Piraterie au large de la Somalie : le Conseiller Jack Lang appelle à agir vite et fort

25 janvier 2011

« Agissez vite, agissez fort », a demandé mardi le Conseiller spécial du Secrétaire général de l'ONU pour les questions juridiques liées à la piraterie au large des côtes somaliennes, Jack Lang, lors de la présentation de son rapport au Conseil de sécurité.

Appelant à une « action forte et déterminée » contre les pirates et les commanditaires des détournements de navires et des prises d'otages d'équipages, il a souligné que la communauté internationale ne pouvait pas « se satisfaire du statu quo », compte tenu de l'« extrême gravité » de la situation.

Après de « nombreuses consultations auprès de 50 États, organisations internationales, entreprises privées et instituts de recherche », Jack Lang défend dans son rapport une « 'somalisation' des réponses juridictionnelles et pénitentiaires », seule manière selon lui d' « assurer l'efficacité des poursuites et ainsi de mettre fin à l'impunité des pirates ».

Dans son exposé, il a détaillé ses principales propositions : d'une part la création de deux « juridictions spécialisées », l'une au Puntland, l'autre au Somaliland, ainsi que la construction à court terme d'une prison dans chacune de ces deux régions, et d'autre part la mise en place pendant une période de transition « d'une juridiction extraterritoriale », qui pourrait être basée à Arusha, en République-Unie de Tanzanie, où siège déjà le Tribunal pénal international pour le Rwanda.

Dans son rapport, il évalue à environ 25 millions de dollars le prix de ces initiatives. Un coût qu'il a qualifié de « relativement modeste par rapport au coût total de la piraterie estimé à 7 milliards de dollars ».

Soulignant l'importance « essentielle » du soutien international pour la formation des juges, procureurs, avocats et gardes pénitentiaires somaliens, il a estimé que « l'ONU, mais aussi l'Union africaine, l'Union européenne et d'autres organisations devraient y contribuer ».

Dans la « lutte sans merci » à livrer contre la piraterie, il a mis en avant la nécessité de s'attaquer aux commanditaires et de mettre fin à l'impunité qui fait de la piraterie une activité économique prospère sans conséquences pour leurs auteurs.
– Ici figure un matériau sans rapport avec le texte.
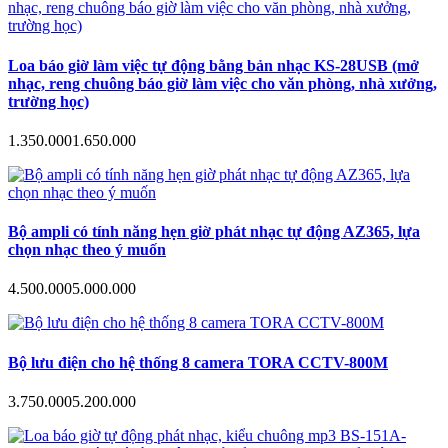
Loa báo giờ làm việc tự động bằng bản nhạc KS-28USB (mở
nhạc, reng chuông báo giờ làm việc cho văn phòng, nhà xưởng,
trường học)
1.350.000
1.650.000
Bộ ampli có tính năng hẹn giờ phát nhạc tự động AZ365, lựa
chọn nhạc theo ý muốn
4.500.000
5.000.000
Bộ lưu điện cho hệ thống 8 camera TORA CCTV-800M
3.750.000
5.200.000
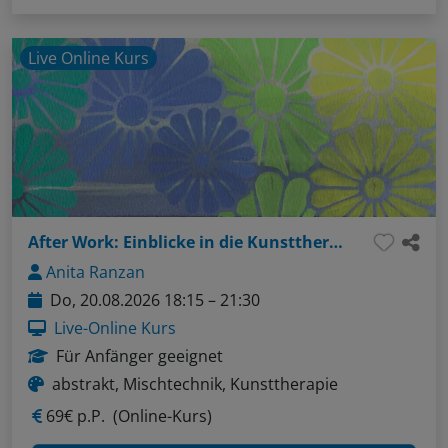
Live Online Kurs
After Work: Einblicke in die Kunsttherapie – Was erwartet mich da?
Anita Ranzan
Do, 20.08.2026 18:15 – 21:30
Live-Online Kurs
Für Anfänger geeignet
abstrakt, Mischtechnik, Kunsttherapie
69€ p.P.
(Online-Kurs)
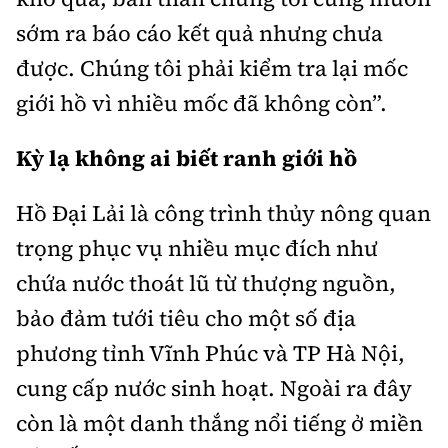
sớm ra báo cáo kết quả nhưng chưa
được. Chúng tôi phải kiểm tra lại mốc
giới hồ vì nhiều mốc đã không còn”.
Kỳ lạ không ai biết ranh giới hồ
Hồ Đại Lải là công trình thủy nông quan
trọng phục vụ nhiều mục đích như
chứa nước thoát lũ từ thượng nguồn,
bảo đảm tưới tiêu cho một số địa
phương tỉnh Vĩnh Phúc và TP Hà Nội,
cung cấp nước sinh hoạt. Ngoài ra đây
còn là một danh thắng nổi tiếng ở miền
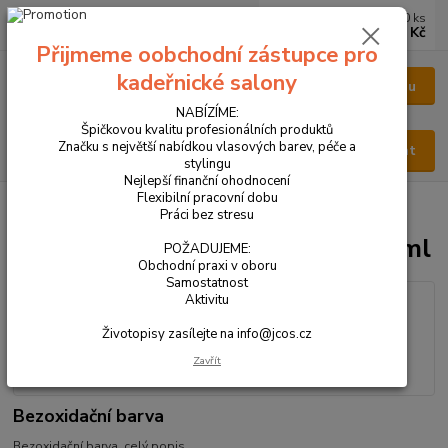
0
ks
CZK
za
0 Kč
Přijmeme oobchodní zástupce pro
kadeřnické salony
Menu
NABÍZÍME:
Špičkovou kvalitu profesionálních produktů
Značku s největší nabídkou vlasových barev, péče a
Hledat
stylingu
Nejlepší finanční ohodnocení
Flexibilní pracovní dobu
Úvod
VŠECHNY PRODUKTY
COLORSPLASH Turquoise 100 ml
Práci bez stresu
COLORSPLASH Turquoise 100 ml
POŽADUJEME:
Obchodní praxi v oboru
Samostatnost
Aktivitu
Životopisy zasílejte na info@jcos.cz
Zavřít
Bezoxidační barva
Bezoxidační barva.
celý popis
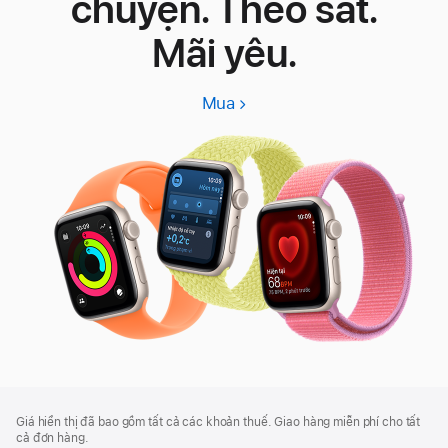
chuyện. Theo sát.
Mãi yêu.
Mua
Apple
Watch
SE
3
Chú
chú
Giá hiển thị đã bao gồm tất cả các khoản thuế. Giao hàng miễn phí cho tất
thích
Thích
cả đơn hàng.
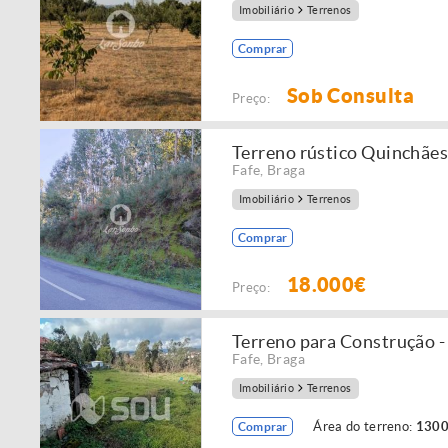
Imobiliário
Terrenos
Comprar
Sob Consulta
Preço:
Terreno rústico Quinchães
Fafe
,
Braga
Imobiliário
Terrenos
Comprar
18.000€
Preço:
Terreno para Construção 
Fafe
,
Braga
Imobiliário
Terrenos
Área do terreno:
1300
Comprar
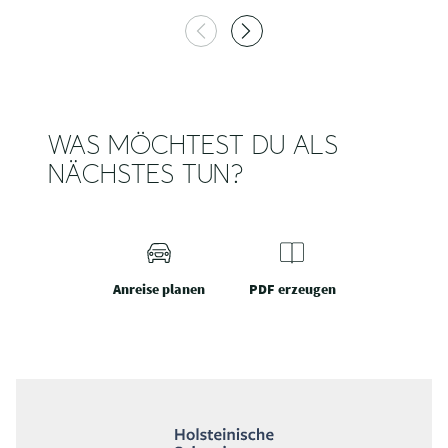
WAS MÖCHTEST DU ALS
NÄCHSTES TUN?
Anreise planen
PDF erzeugen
Dans son rapport, il formule donc trois propositions concrètes : le renforcement de la police scientifique, le recueil des éléments de renseignement et de preuve nécessaires aux poursuites judiciaires ultérieures et l'application de sanctions individuelles, notamment sur les chefs déjà identifiés par différents services de renseignement et Interpol.

Contre les pirates de base, les petite-mains, il défend des mesures de répressions, mais insiste sur la nécessité de renforcer la prévention, en donnant aux autorités du Somaliland et du Puntland, les moyens de développer des alternatives économiques pour la population. Il a notamment cité en exemple, le développement d'une industrie de la pêche ou l'implantation d'usine de transformation de poissons.